Work order ▸ Everything from the first line of the data through the line with "Municipality or Private" is to be echoed exactly, minus the pictures.

--

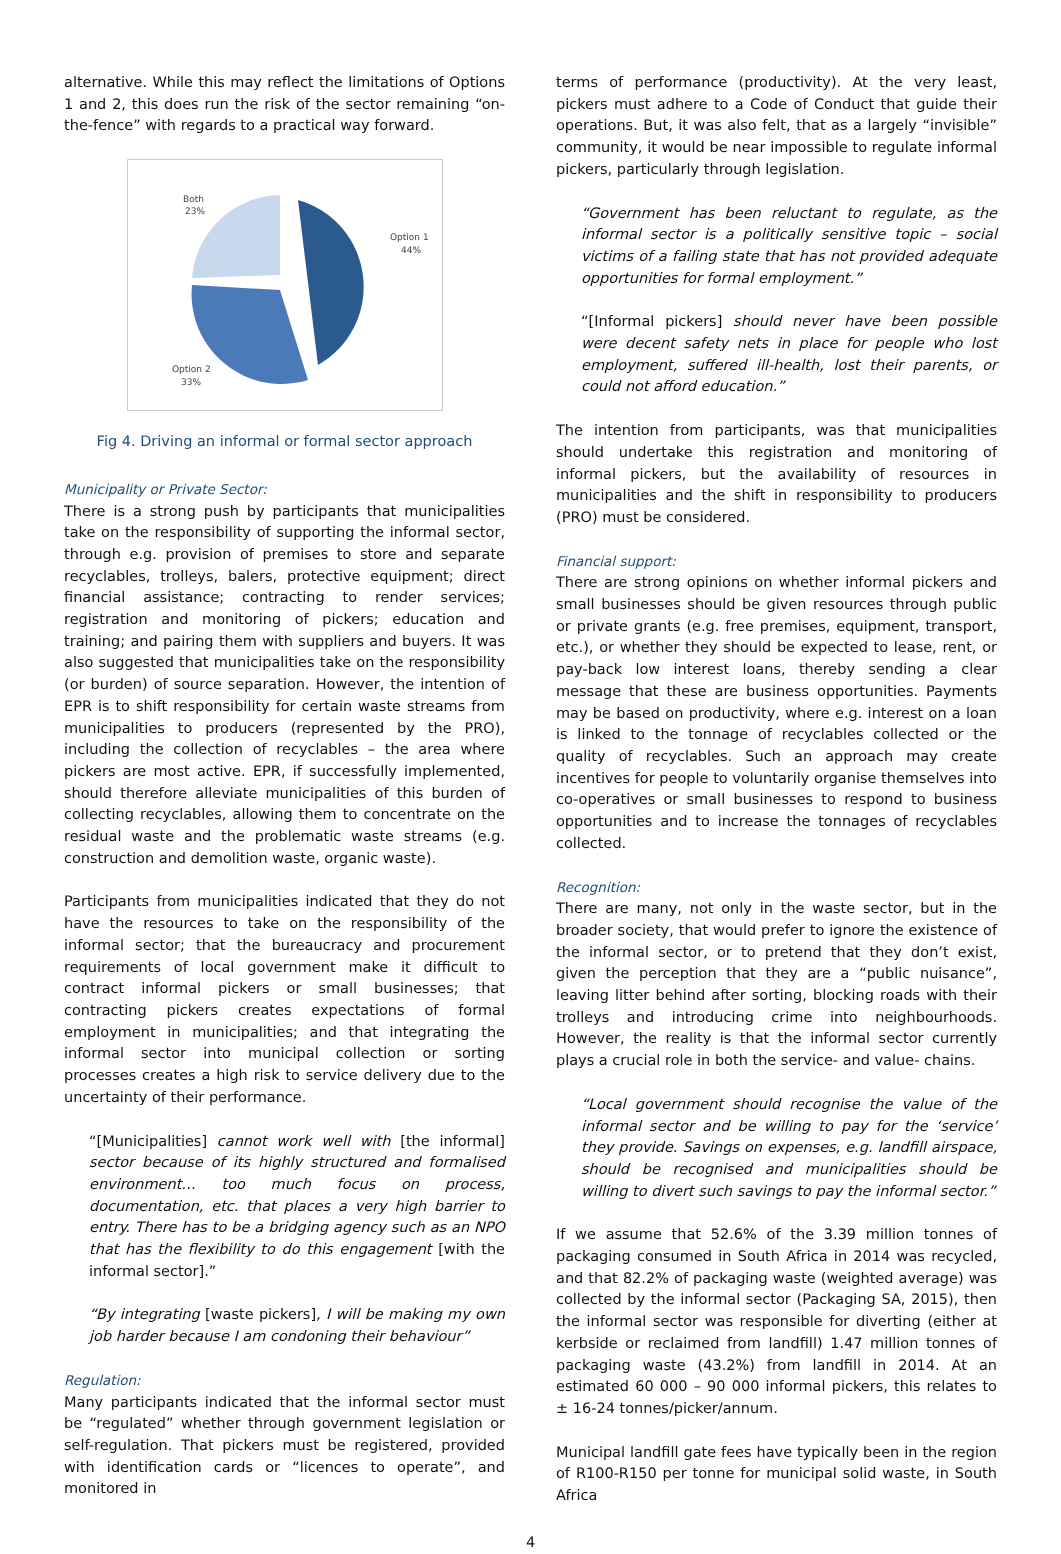alternative. While this may reflect the limitations of Options 1 and 2, this does run the risk of the sector remaining “on-the-fence” with regards to a practical way forward.
Both
23%
Option 1
44%
Option 2
33%
Fig 4. Driving an informal or formal sector approach
Municipality or Private Sector:
There is a strong push by participants that municipalities take on the responsibility of supporting the informal sector, through e.g. provision of premises to store and separate recyclables, trolleys, balers, protective equipment; direct financial assistance; contracting to render services; registration and monitoring of pickers; education and training; and pairing them with suppliers and buyers. It was also suggested that municipalities take on the responsibility (or burden) of source separation. However, the intention of EPR is to shift responsibility for certain waste streams from municipalities to producers (represented by the PRO), including the collection of recyclables – the area where pickers are most active. EPR, if successfully implemented, should therefore alleviate municipalities of this burden of collecting recyclables, allowing them to concentrate on the residual waste and the problematic waste streams (e.g. construction and demolition waste, organic waste).
Participants from municipalities indicated that they do not have the resources to take on the responsibility of the informal sector; that the bureaucracy and procurement requirements of local government make it difficult to contract informal pickers or small businesses; that contracting pickers creates expectations of formal employment in municipalities; and that integrating the informal sector into municipal collection or sorting processes creates a high risk to service delivery due to the uncertainty of their performance.
“[Municipalities] cannot work well with [the informal] sector because of its highly structured and formalised environment… too much focus on process, documentation, etc. that places a very high barrier to entry. There has to be a bridging agency such as an NPO that has the flexibility to do this engagement [with the informal sector].”
“By integrating [waste pickers], I will be making my own job harder because I am condoning their behaviour”
Regulation:
Many participants indicated that the informal sector must be “regulated” whether through government legislation or self-regulation. That pickers must be registered, provided with identification cards or “licences to operate”, and monitored in
terms of performance (productivity). At the very least, pickers must adhere to a Code of Conduct that guide their operations. But, it was also felt, that as a largely “invisible” community, it would be near impossible to regulate informal pickers, particularly through legislation.
“Government has been reluctant to regulate, as the informal sector is a politically sensitive topic – social victims of a failing state that has not provided adequate opportunities for formal employment.”
“[Informal pickers] should never have been possible were decent safety nets in place for people who lost employment, suffered ill-health, lost their parents, or could not afford education.”
The intention from participants, was that municipalities should undertake this registration and monitoring of informal pickers, but the availability of resources in municipalities and the shift in responsibility to producers (PRO) must be considered.
Financial support:
There are strong opinions on whether informal pickers and small businesses should be given resources through public or private grants (e.g. free premises, equipment, transport, etc.), or whether they should be expected to lease, rent, or pay-back low interest loans, thereby sending a clear message that these are business opportunities. Payments may be based on productivity, where e.g. interest on a loan is linked to the tonnage of recyclables collected or the quality of recyclables. Such an approach may create incentives for people to voluntarily organise themselves into co-operatives or small businesses to respond to business opportunities and to increase the tonnages of recyclables collected.
Recognition:
There are many, not only in the waste sector, but in the broader society, that would prefer to ignore the existence of the informal sector, or to pretend that they don’t exist, given the perception that they are a “public nuisance”, leaving litter behind after sorting, blocking roads with their trolleys and introducing crime into neighbourhoods. However, the reality is that the informal sector currently plays a crucial role in both the service- and value- chains.
“Local government should recognise the value of the informal sector and be willing to pay for the ‘service’ they provide. Savings on expenses, e.g. landfill airspace, should be recognised and municipalities should be willing to divert such savings to pay the informal sector.”
If we assume that 52.6% of the 3.39 million tonnes of packaging consumed in South Africa in 2014 was recycled, and that 82.2% of packaging waste (weighted average) was collected by the informal sector (Packaging SA, 2015), then the informal sector was responsible for diverting (either at kerbside or reclaimed from landfill) 1.47 million tonnes of packaging waste (43.2%) from landfill in 2014. At an estimated 60 000 – 90 000 informal pickers, this relates to ± 16-24 tonnes/picker/annum.
Municipal landfill gate fees have typically been in the region of R100-R150 per tonne for municipal solid waste, in South Africa
4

--

Written solution ▸
alternative. While this may reflect the limitations of Options 1 and 2, this does run the risk of the sector remaining “on-the-fence” with regards to a practical way forward.
Both
23%
Option 1
44%
Option 2
33%
Fig 4. Driving an informal or formal sector approach
Municipality or Private Sector:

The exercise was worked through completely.